Joining the Prana with the Apana is Pranayama.
“In sixteen Matras filling the body from the head to the
feet in thirty-two Matras to be thrown out, with sixty-four
the Kumbhaka should be made.
“There is another sort of Pranayama in which, with
sixteen Matras, the body is to be filled, then the Kumbhaka
is to be made with sixty-four, and with thirty-two is should
be rejected.
“By Pranayama impurities of the body are thrown out; by
Dharana the impurities of the mind; by Pratyahara
impurities of attachment, and by Samadhi is taken off
everything that hides the lordship of the Soul.
Sankhya
29. By the achievement of meditation, there are to the
pure one (the Purusa) all powers like nature.
30. Meditation is the removal of attachment.
31. It is perfected by the suppression of the modifications.
32. By meditation, posture and performance of one’s
duties, it is perfected.
33. Restraint of the Prana is by means of expulsion and
retention.
34. Posture is that which is steady and easy.
36. Also by non-attachment and practice, meditation is
perfected.
------------------------------------------------------------------------
**Problem to work on:**
Reproduce the passage on Pranayama and meditation from "30. Meditation is" up to and including "steady and easy.", swapping "expulsion" for "exhalation".

Dataset entries:
------------------------------------------------------------------------
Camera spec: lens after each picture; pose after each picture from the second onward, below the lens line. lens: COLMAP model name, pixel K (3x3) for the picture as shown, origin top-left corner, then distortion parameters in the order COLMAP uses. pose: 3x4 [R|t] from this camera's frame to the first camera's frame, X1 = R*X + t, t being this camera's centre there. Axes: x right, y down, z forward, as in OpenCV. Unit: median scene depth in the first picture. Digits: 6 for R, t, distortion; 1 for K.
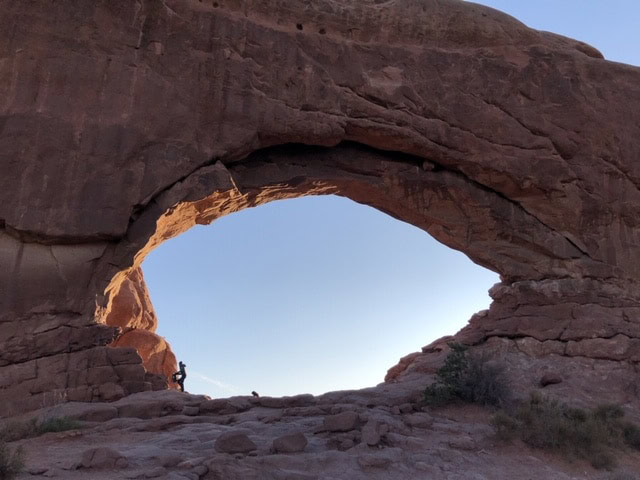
lens RADIAL K [[525.6, 0, 324.6], [0, 525.6, 242.2], [0, 0, 1]] dist [0.069486, -0.069293]
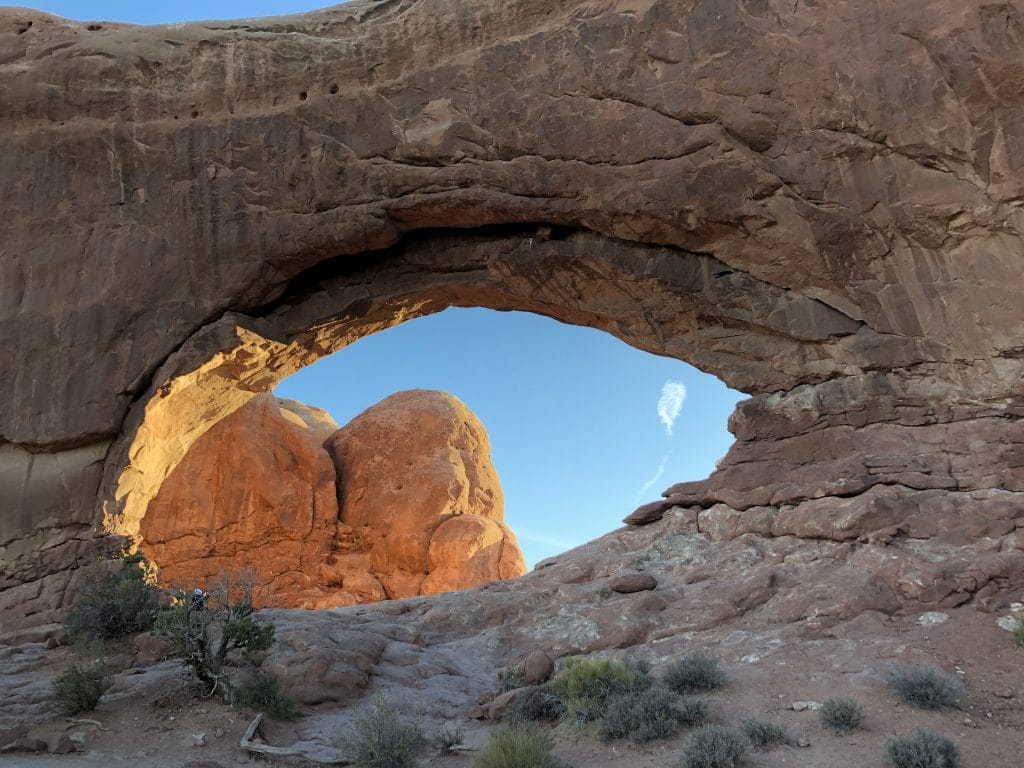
lens RADIAL K [[841.0, 0, 519.4], [0, 841.0, 387.5], [0, 0, 1]] dist [0.069486, -0.069293]
pose [[0.805511, -0.150331, -0.573195, 0.742346], [0.172381, 0.984899, -0.016060, 0.042047], [0.566954, -0.085872, 0.819262, 0.195432]]
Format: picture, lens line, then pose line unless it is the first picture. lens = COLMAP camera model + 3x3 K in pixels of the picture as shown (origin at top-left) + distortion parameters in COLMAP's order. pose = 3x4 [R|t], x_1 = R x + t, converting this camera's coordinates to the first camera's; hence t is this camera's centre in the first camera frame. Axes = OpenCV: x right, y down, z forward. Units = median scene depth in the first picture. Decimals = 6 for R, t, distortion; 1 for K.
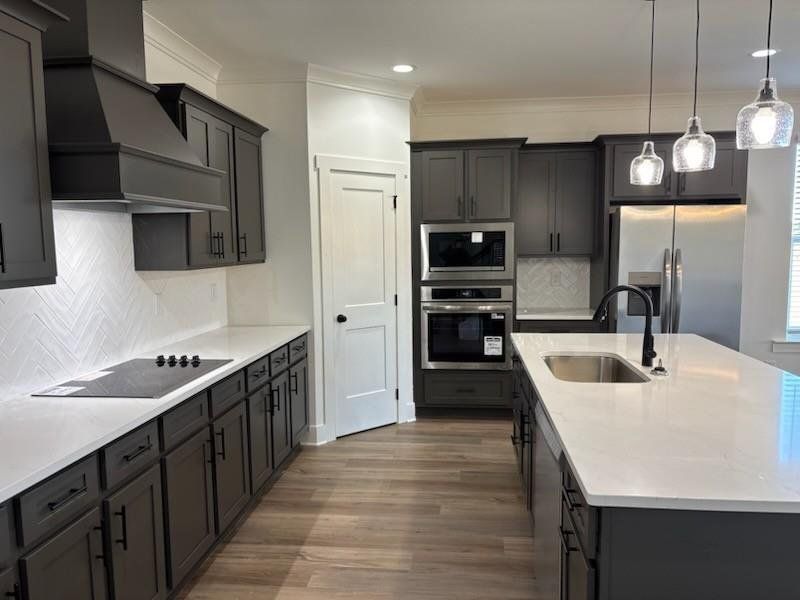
lens RADIAL K [[593.6, 0, 399.4], [0, 593.6, 306.4], [0, 0, 1]] dist [0.033291, -0.001977]
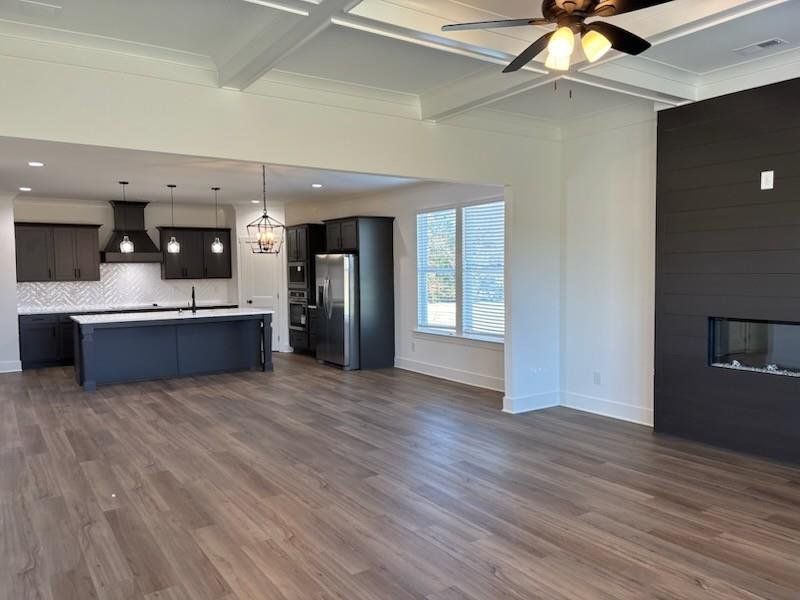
lens RADIAL K [[602.1, 0, 402.6], [0, 602.1, 299.9], [0, 0, 1]] dist [0.033858, -0.004864]
pose [[0.649552, 0.041791, -0.759168, 2.059274], [-0.075152, 0.997128, -0.009411, -0.010242], [0.756594, 0.063167, 0.650827, -0.138213]]
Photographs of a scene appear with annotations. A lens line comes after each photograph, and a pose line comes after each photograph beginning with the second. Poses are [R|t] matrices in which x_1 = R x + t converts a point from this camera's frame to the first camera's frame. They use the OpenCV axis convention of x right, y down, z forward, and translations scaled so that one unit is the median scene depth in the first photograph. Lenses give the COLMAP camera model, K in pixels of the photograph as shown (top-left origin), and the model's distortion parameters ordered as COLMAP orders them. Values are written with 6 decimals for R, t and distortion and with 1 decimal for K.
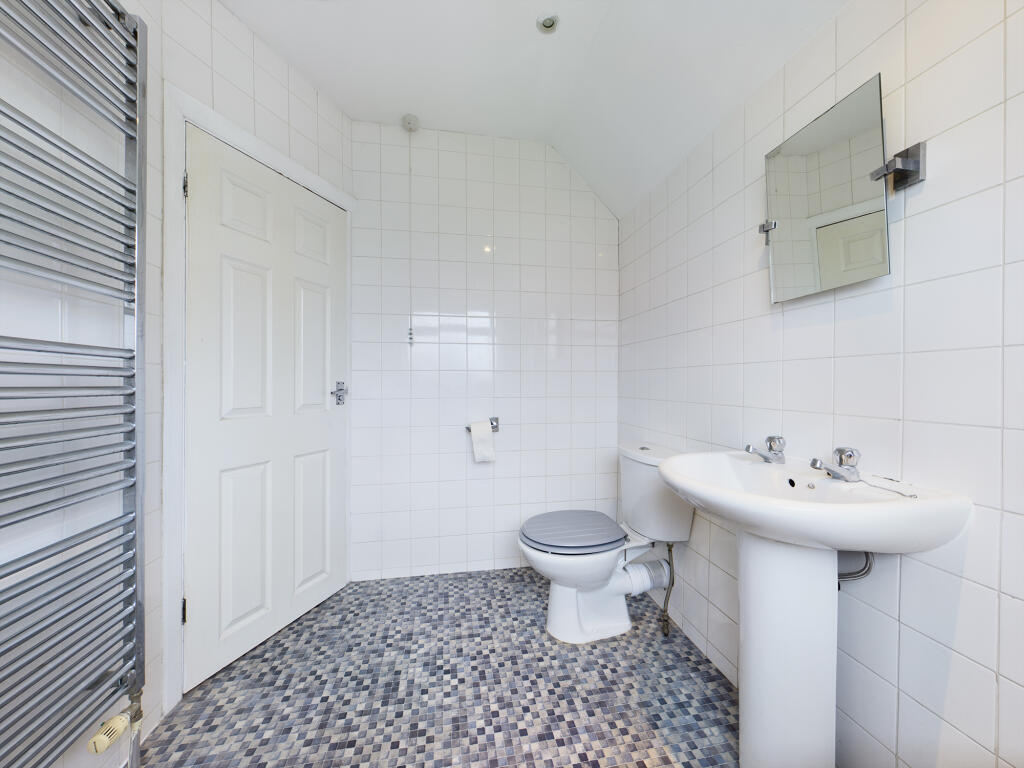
lens RADIAL K [[377.4, 0, 512.0], [0, 377.4, 383.3], [0, 0, 1]] dist [-0.001573, -0.000224]
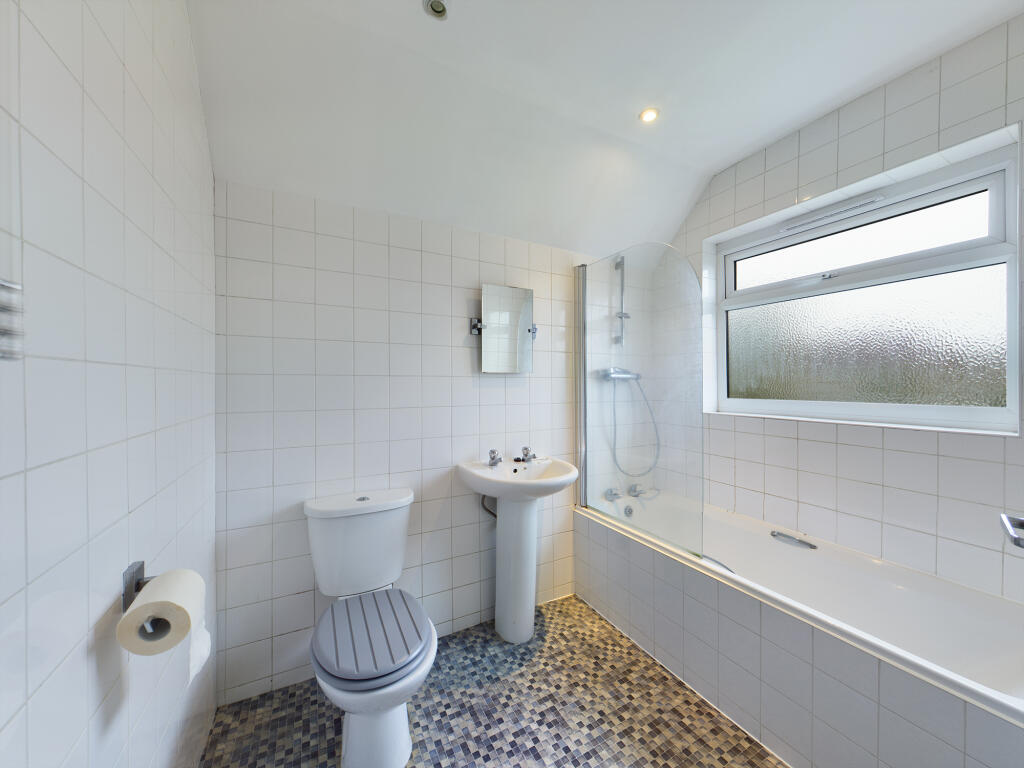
lens RADIAL K [[377.4, 0, 512.9], [0, 377.4, 384.0], [0, 0, 1]] dist [-0.001573, -0.000224]
pose [[-0.326360, -0.009146, 0.945201, -0.846119], [0.002200, 0.999943, 0.010435, -0.153131], [-0.945243, 0.005485, -0.326321, 1.286390]]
------------------------------------------------------------------------
**Solution to this exercise:**
30. Meditation is the removal of attachment.
31. It is perfected by the suppression of the modifications.
32. By meditation, posture and performance of one’s
duties, it is perfected.
33. Restraint of the Prana is by means of exhalation and
retention.
34. Posture is that which is steady and easy.